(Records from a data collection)
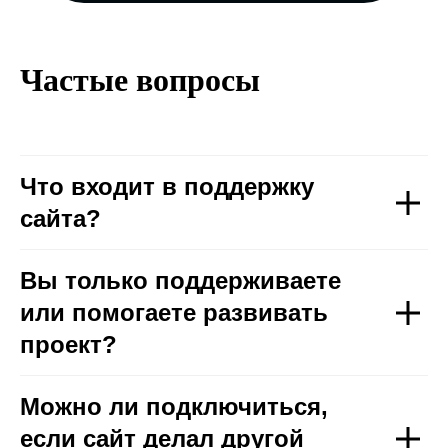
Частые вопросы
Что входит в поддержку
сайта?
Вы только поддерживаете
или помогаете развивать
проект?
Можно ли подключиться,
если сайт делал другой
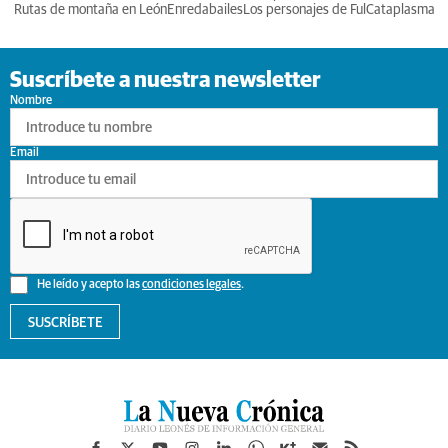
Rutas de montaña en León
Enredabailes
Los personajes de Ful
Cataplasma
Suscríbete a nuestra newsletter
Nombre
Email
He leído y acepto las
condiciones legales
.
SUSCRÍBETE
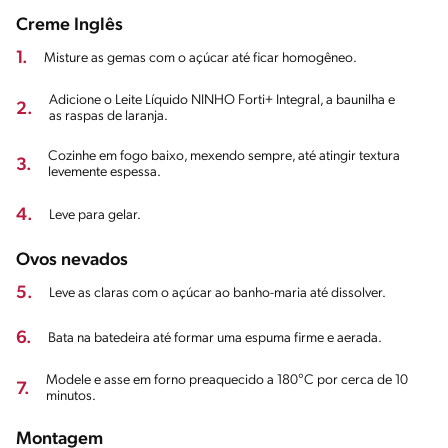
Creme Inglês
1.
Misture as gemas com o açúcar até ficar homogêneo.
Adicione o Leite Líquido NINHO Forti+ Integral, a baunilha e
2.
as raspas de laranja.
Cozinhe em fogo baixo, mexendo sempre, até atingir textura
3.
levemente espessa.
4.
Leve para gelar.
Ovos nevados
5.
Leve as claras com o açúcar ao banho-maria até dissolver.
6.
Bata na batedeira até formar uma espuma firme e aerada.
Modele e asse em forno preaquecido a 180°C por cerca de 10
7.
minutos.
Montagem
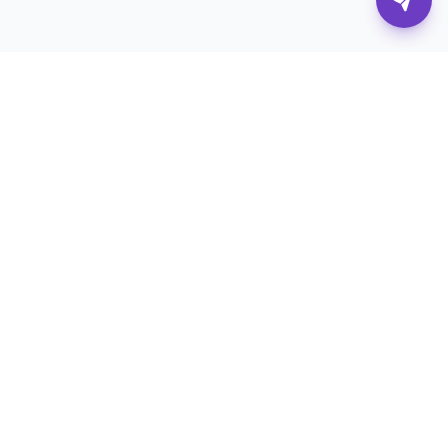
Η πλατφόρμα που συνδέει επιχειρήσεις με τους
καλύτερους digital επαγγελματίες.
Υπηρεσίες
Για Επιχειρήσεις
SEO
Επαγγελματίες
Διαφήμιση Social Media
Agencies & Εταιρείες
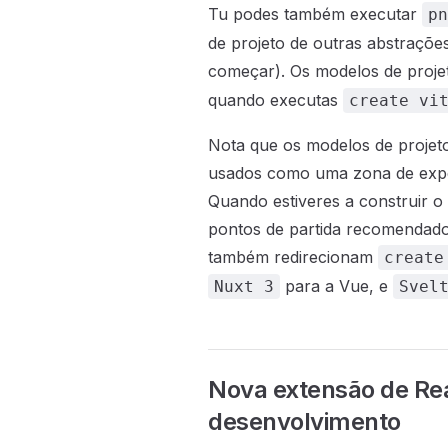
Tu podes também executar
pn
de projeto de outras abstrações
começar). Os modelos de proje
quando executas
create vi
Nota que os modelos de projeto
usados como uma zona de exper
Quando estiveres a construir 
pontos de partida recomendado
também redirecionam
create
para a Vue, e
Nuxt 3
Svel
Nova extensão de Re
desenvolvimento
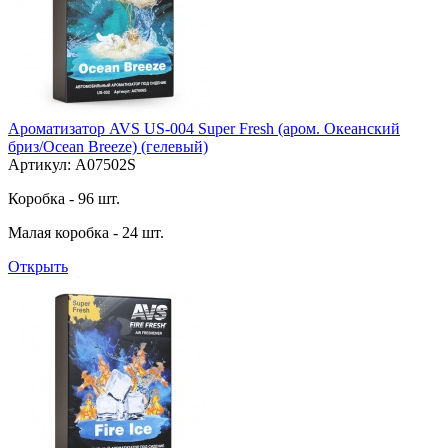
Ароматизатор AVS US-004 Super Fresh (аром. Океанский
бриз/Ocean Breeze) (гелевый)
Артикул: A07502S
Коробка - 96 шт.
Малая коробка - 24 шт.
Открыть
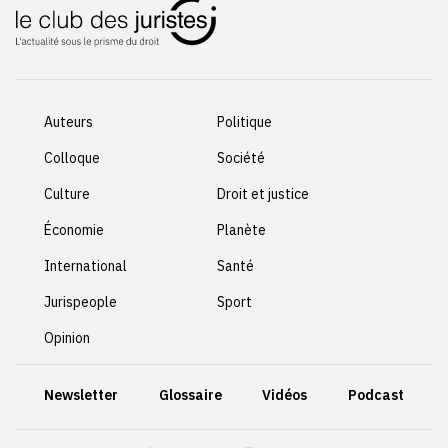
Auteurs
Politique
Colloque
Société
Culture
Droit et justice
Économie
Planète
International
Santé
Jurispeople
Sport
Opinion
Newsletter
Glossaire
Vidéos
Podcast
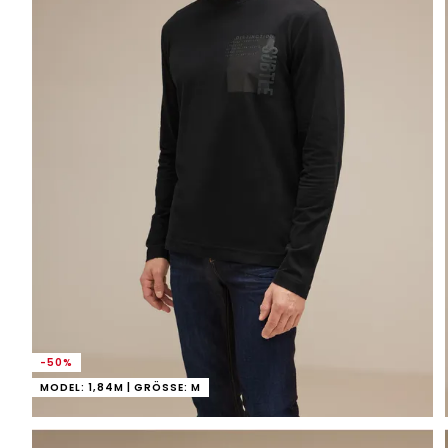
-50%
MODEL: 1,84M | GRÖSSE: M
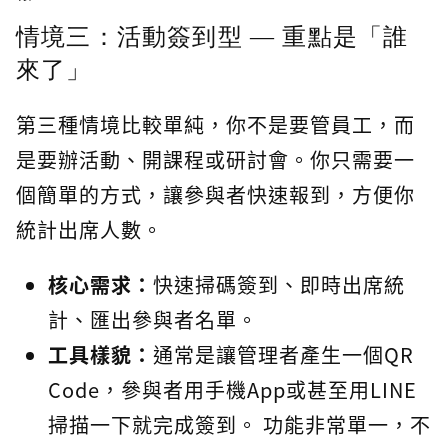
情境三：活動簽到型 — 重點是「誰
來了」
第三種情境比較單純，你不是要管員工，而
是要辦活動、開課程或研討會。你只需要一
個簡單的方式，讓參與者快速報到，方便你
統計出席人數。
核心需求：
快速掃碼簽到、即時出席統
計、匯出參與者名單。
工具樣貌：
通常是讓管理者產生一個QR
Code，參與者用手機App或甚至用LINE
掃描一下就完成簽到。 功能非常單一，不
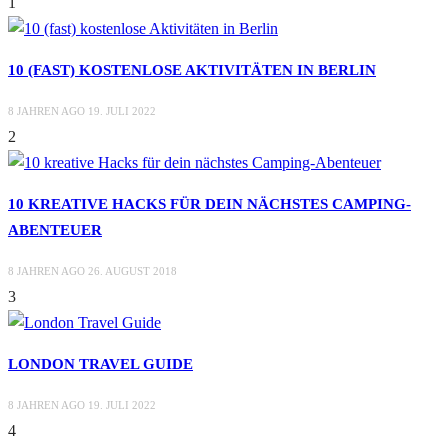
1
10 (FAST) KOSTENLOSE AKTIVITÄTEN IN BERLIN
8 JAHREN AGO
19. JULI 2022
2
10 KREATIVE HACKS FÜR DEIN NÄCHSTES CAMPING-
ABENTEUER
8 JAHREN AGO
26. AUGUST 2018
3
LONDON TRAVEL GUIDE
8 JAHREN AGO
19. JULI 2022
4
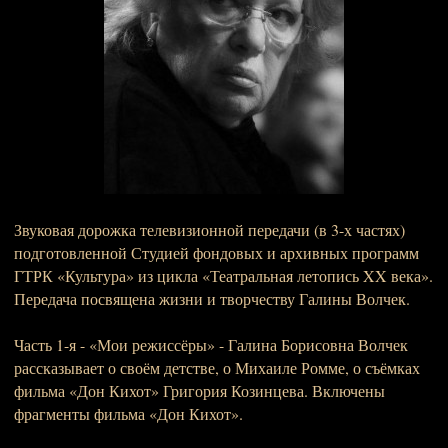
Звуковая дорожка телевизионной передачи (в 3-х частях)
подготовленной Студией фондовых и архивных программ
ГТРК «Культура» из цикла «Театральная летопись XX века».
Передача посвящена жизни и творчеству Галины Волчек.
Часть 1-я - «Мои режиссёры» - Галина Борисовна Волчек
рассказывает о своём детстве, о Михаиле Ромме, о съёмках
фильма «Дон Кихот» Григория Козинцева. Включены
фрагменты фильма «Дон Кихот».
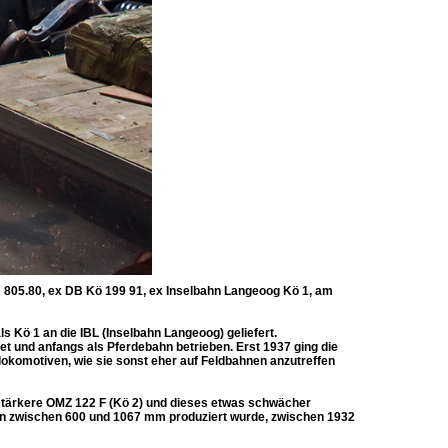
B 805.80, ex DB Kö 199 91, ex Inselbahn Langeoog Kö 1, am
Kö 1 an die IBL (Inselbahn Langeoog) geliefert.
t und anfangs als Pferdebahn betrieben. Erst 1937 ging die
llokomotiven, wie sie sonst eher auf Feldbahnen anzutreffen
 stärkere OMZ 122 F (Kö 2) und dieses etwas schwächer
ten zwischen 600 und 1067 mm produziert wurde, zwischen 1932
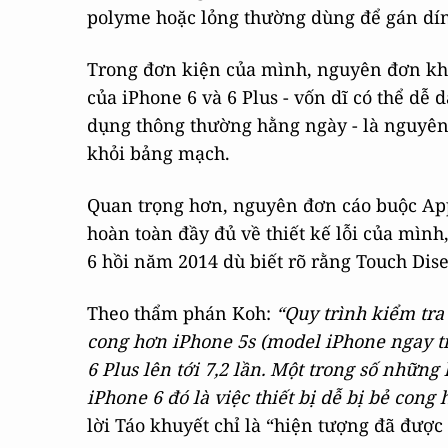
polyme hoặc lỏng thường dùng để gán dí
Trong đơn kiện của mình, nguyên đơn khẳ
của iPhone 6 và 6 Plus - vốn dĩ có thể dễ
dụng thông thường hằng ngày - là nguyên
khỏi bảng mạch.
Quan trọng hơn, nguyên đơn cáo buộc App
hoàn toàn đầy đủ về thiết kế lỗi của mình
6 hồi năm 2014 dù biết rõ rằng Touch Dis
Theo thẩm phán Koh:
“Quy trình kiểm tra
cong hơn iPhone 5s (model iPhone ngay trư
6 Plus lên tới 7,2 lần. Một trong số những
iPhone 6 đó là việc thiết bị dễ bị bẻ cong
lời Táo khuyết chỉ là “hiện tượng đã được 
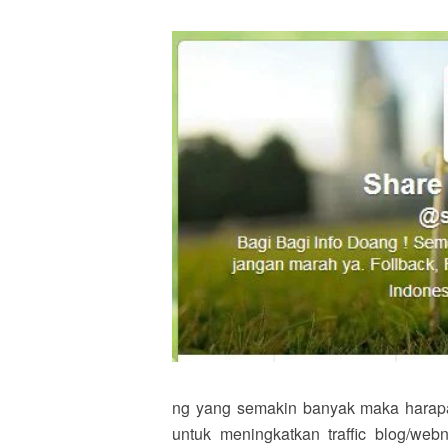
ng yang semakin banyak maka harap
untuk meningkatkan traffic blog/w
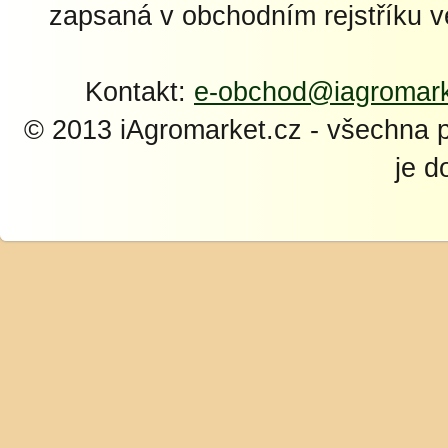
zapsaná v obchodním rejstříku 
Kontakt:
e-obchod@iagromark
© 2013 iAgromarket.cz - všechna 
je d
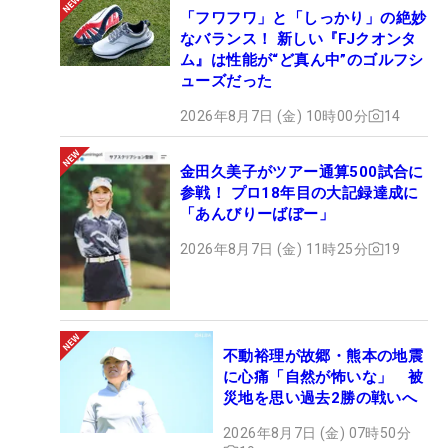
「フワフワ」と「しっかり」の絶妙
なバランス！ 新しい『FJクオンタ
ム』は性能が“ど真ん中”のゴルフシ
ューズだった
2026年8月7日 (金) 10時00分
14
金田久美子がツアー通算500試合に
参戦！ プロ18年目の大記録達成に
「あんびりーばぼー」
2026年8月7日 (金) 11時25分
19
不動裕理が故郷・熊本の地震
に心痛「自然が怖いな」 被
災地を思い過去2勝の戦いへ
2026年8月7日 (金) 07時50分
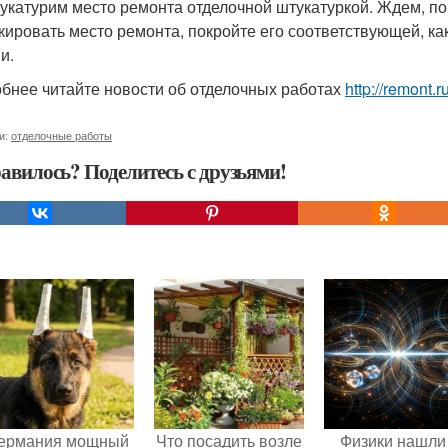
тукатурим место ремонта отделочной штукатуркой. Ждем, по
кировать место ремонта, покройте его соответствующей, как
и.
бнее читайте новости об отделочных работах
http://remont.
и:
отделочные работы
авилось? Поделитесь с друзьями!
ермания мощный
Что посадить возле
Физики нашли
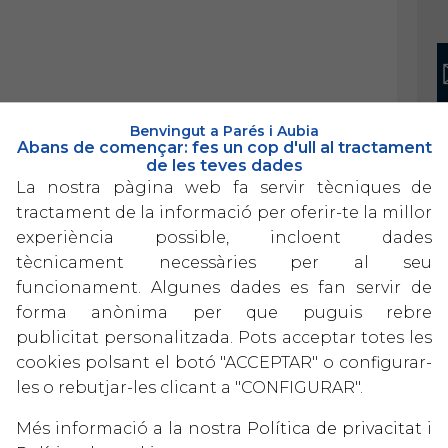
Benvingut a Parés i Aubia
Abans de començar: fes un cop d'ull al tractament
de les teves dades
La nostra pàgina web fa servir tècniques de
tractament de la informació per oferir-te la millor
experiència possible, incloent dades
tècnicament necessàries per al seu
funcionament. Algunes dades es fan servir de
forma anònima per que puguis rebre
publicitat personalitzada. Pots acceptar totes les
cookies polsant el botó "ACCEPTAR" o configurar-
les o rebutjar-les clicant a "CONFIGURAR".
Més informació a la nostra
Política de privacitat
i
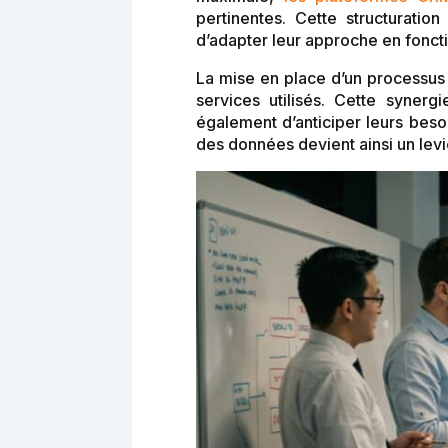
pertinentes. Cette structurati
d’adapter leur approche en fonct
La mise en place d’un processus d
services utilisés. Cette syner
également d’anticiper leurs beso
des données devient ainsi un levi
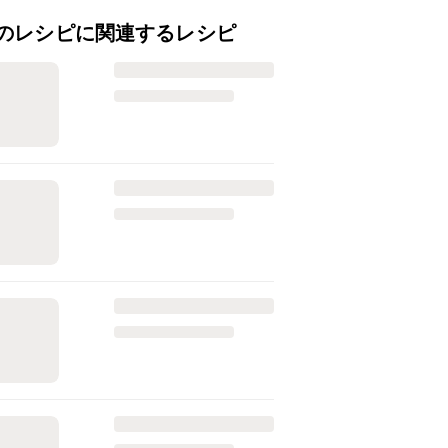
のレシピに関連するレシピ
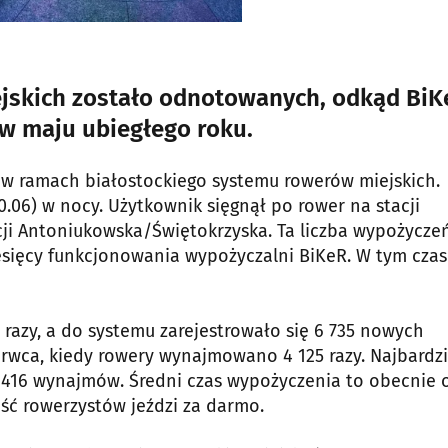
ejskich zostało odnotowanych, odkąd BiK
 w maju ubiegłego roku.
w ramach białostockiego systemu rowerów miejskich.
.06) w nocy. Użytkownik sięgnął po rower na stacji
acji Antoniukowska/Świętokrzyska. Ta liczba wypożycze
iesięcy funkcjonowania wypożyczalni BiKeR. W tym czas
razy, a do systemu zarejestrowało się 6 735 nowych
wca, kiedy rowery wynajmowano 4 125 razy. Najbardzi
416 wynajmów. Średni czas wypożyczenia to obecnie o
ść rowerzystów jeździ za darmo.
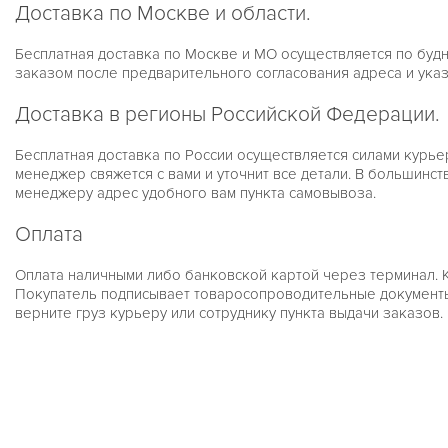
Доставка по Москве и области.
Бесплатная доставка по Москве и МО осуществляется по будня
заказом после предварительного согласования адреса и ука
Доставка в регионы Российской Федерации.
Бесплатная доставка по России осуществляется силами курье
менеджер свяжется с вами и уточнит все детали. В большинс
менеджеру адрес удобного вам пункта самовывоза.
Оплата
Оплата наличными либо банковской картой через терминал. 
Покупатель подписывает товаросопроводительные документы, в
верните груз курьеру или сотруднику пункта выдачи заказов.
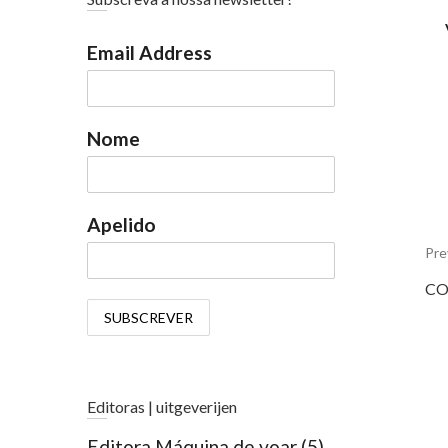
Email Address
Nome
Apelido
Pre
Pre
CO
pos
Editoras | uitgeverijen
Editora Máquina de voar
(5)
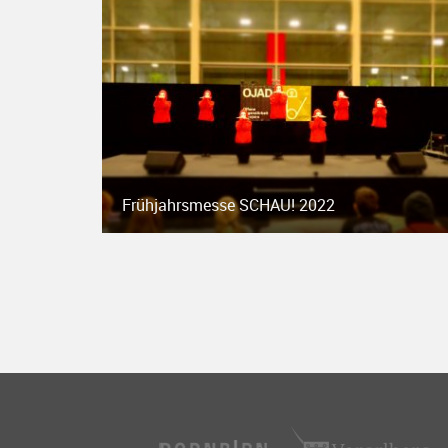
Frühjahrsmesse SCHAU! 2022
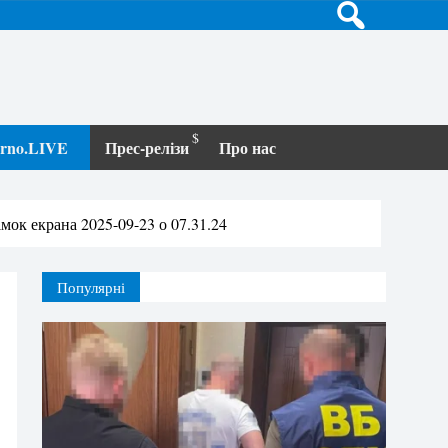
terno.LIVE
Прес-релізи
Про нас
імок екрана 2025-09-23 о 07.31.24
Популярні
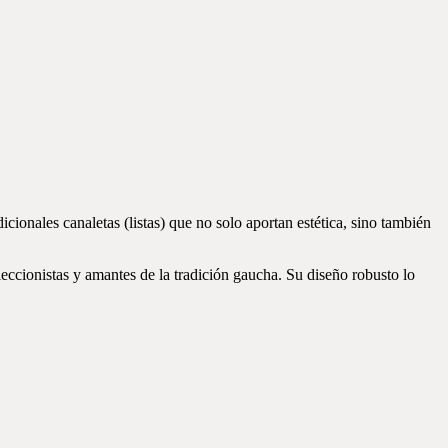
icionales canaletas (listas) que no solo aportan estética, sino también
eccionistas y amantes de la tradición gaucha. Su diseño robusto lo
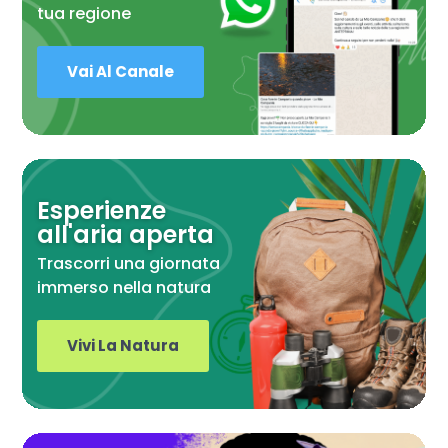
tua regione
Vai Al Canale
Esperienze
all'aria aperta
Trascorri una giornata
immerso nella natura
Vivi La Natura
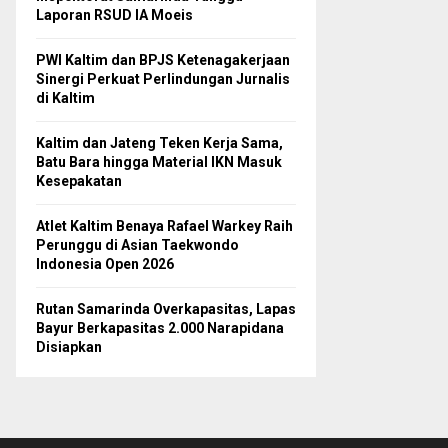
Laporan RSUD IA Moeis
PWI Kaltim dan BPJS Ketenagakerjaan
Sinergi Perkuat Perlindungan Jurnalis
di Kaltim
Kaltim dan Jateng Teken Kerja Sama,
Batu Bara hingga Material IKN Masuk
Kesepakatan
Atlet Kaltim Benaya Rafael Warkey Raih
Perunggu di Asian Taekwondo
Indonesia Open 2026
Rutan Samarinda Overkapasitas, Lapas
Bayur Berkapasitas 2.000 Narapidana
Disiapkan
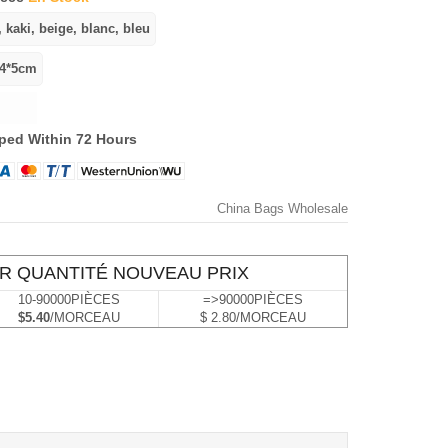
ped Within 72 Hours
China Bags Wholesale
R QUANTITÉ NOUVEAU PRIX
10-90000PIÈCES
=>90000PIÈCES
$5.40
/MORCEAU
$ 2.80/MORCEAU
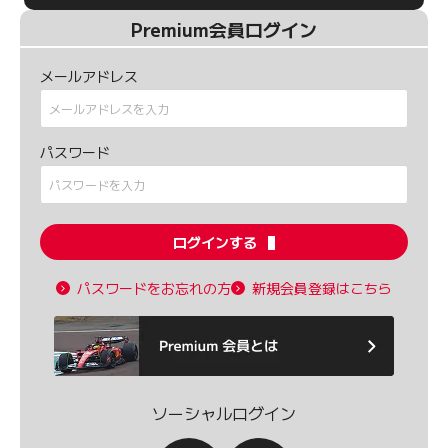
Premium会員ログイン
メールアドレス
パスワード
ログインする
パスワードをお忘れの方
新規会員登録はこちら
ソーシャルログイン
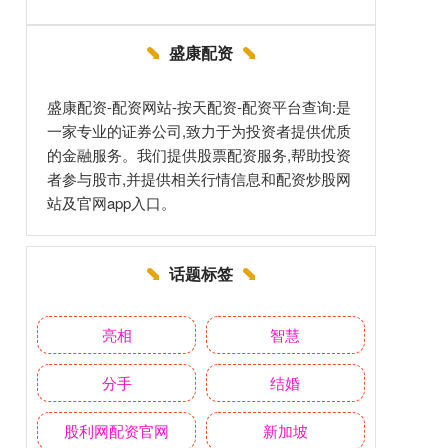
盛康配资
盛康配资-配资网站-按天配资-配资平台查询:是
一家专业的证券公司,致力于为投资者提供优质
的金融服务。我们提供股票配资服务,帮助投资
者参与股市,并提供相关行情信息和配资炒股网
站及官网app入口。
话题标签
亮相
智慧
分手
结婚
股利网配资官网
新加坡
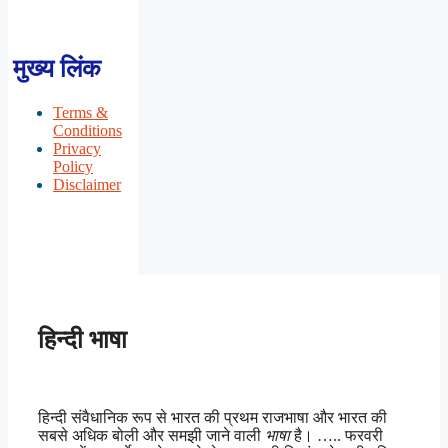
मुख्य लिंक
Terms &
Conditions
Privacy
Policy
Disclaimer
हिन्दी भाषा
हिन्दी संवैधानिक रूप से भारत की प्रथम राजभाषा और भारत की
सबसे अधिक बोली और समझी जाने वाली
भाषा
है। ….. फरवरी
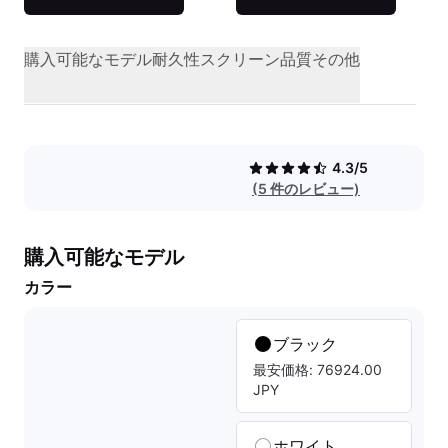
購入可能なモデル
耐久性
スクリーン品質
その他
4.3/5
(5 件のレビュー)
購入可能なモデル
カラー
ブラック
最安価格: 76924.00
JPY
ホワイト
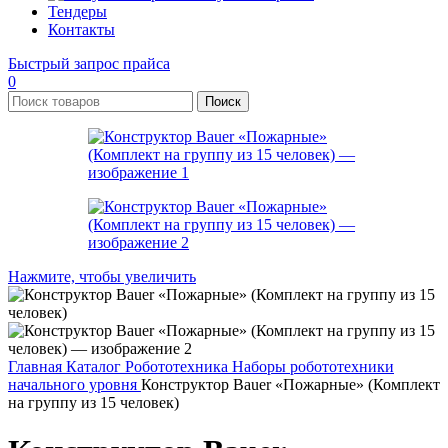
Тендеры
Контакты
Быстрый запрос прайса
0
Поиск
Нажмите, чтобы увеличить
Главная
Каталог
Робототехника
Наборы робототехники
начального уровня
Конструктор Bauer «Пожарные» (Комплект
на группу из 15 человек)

* _What is being asked_
Repeat the entries above verbatim, but only from the line that has "dụng thông thường hằng ngày - là nguyên" down to the line that has "lời Táo khuyết", inclusive.

* _Output_
dụng thông thường hằng ngày - là nguyên
khỏi bảng mạch.
Quan trọng hơn, nguyên đơn cáo buộc App
hoàn toàn đầy đủ về thiết kế lỗi của mình
6 hồi năm 2014 dù biết rõ rằng Touch Dis
Theo thẩm phán Koh:
“Quy trình kiểm tra
cong hơn iPhone 5s (model iPhone ngay trư
6 Plus lên tới 7,2 lần. Một trong số những
iPhone 6 đó là việc thiết bị dễ bị bẻ cong
lời Táo khuyết chỉ là “hiện tượng đã được 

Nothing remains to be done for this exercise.